Adelaide Buffalos
- Full name: Adelaide Cricket Club
- Nickname: The Buffalos
- Sport: Cricket
- Founded: 1905
- League: South Australian Grade Cricket League
- Home ground: Glandore Oval
- Colours: Yellow, Blue and Red
- Anthem: "We are the mighty Buffalos"
- President: Mr Neil Ricketts
- Head coach: Damian Kelly
- Captain: Sam Raphael

= Adelaide Cricket Club =

Adelaide Cricket Club or The Buffalos [sic] is a semi-professional cricket club in Adelaide, South Australia. It competes in the South Australian Grade Cricket League, which is administered by the South Australian Cricket Association (SACA). The Adelaide Cricket Club was formed on 12 September 1905.

Many great names of Australian and South Australian cricket have played for the Adelaide Cricket Club: Badcock, Causby, Cunningham, Gillespie, Grimmett, Giffen, Hogg, Hammond, Nobes, Sincock and Woodcock have played. International Test Cricketers who have played for Adelaide include Chauhan, Greenidge, Mendis and White. All in all the Adelaide Cricket Club has provided the State with 64 representatives, more than any other grade Club.

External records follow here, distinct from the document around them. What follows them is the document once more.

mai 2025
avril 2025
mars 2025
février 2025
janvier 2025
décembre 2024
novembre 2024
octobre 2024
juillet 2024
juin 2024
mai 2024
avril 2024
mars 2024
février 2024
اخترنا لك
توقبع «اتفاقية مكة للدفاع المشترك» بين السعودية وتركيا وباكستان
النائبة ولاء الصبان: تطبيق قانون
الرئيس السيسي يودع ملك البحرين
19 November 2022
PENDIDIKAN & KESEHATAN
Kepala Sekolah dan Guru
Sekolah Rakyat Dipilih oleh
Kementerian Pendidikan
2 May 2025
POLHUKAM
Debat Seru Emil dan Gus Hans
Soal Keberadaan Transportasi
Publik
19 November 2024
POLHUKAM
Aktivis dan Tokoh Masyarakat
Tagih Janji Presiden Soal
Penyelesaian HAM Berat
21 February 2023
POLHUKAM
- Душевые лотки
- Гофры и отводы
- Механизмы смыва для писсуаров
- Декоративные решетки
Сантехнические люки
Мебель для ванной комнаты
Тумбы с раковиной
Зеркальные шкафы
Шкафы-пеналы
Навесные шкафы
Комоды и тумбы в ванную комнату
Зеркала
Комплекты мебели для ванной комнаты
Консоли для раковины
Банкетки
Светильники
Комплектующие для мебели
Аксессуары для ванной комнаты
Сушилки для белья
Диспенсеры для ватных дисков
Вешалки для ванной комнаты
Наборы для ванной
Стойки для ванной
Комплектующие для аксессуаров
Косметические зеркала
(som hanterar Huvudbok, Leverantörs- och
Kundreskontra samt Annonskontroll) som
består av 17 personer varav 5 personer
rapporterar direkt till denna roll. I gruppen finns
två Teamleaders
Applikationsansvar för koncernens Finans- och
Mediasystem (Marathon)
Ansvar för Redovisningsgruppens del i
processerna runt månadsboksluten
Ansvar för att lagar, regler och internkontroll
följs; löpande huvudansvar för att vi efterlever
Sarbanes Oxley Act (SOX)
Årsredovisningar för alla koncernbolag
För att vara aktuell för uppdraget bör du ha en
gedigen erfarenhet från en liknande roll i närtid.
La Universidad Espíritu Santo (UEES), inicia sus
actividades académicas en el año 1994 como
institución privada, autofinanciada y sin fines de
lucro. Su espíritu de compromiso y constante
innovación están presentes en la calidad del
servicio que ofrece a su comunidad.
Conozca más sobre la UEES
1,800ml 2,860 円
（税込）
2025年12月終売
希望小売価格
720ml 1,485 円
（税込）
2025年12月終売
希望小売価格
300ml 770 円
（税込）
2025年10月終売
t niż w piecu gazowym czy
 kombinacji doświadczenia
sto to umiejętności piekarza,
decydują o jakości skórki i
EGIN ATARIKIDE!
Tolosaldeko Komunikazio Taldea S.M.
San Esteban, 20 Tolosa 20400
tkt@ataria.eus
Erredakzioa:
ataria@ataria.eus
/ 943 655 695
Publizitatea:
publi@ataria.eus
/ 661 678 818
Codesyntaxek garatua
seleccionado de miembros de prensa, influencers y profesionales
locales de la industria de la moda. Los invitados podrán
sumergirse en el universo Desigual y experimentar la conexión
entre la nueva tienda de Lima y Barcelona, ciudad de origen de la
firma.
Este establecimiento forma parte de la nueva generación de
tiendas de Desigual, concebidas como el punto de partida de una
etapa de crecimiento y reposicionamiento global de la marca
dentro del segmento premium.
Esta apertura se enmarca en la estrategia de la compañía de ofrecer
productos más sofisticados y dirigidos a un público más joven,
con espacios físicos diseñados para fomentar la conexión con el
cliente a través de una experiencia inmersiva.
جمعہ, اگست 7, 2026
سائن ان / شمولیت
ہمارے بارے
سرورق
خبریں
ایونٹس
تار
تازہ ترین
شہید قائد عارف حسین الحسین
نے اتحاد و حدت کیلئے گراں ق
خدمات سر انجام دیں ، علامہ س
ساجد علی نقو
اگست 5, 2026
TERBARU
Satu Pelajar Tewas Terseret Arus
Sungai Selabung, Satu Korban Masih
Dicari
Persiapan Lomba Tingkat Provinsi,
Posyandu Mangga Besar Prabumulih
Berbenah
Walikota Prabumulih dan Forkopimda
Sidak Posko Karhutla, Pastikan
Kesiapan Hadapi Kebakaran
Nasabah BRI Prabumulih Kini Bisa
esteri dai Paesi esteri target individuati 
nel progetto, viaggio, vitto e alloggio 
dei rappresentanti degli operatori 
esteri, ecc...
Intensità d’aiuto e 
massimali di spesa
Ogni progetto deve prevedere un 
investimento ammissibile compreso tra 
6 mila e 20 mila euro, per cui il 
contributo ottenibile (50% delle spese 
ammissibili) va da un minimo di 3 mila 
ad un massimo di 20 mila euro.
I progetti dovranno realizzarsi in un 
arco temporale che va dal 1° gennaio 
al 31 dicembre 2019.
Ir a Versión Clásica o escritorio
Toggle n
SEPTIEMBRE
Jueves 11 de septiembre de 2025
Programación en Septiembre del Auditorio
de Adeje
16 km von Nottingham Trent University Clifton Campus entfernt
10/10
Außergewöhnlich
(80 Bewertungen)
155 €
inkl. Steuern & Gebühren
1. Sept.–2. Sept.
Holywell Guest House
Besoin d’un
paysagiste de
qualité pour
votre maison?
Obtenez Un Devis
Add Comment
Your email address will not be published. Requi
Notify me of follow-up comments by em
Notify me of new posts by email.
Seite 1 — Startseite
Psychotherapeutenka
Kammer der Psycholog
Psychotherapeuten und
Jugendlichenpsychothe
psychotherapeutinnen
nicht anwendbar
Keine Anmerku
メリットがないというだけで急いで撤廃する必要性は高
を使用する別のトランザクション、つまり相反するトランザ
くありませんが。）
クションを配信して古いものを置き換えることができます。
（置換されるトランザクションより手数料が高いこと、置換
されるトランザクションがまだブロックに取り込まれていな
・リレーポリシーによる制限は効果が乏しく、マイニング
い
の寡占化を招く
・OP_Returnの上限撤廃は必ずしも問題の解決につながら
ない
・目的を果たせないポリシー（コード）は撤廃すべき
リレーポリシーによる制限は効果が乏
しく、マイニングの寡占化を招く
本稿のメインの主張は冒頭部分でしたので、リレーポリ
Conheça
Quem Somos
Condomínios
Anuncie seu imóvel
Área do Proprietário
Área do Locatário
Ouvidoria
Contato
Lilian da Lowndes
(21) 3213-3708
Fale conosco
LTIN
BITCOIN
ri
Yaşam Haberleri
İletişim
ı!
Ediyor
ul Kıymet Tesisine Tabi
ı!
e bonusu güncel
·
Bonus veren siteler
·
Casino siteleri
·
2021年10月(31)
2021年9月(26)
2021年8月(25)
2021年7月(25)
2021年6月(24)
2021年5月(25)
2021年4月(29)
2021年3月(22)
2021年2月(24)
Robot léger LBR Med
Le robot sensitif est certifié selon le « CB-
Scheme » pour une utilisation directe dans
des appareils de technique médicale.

Record breaking South Australian Jockey John McGowan (see Brooklyn Park) was also a long term player and B Grade Captain of the club.

The club plays its Senior Home Games at Glandore Oval, Glandore, South Australia. Other grounds used by the club include Park 23 and Immanuel College.

Today the club fields four senior men's teams and four junior boy's teams in the South Australian Cricket Association competition.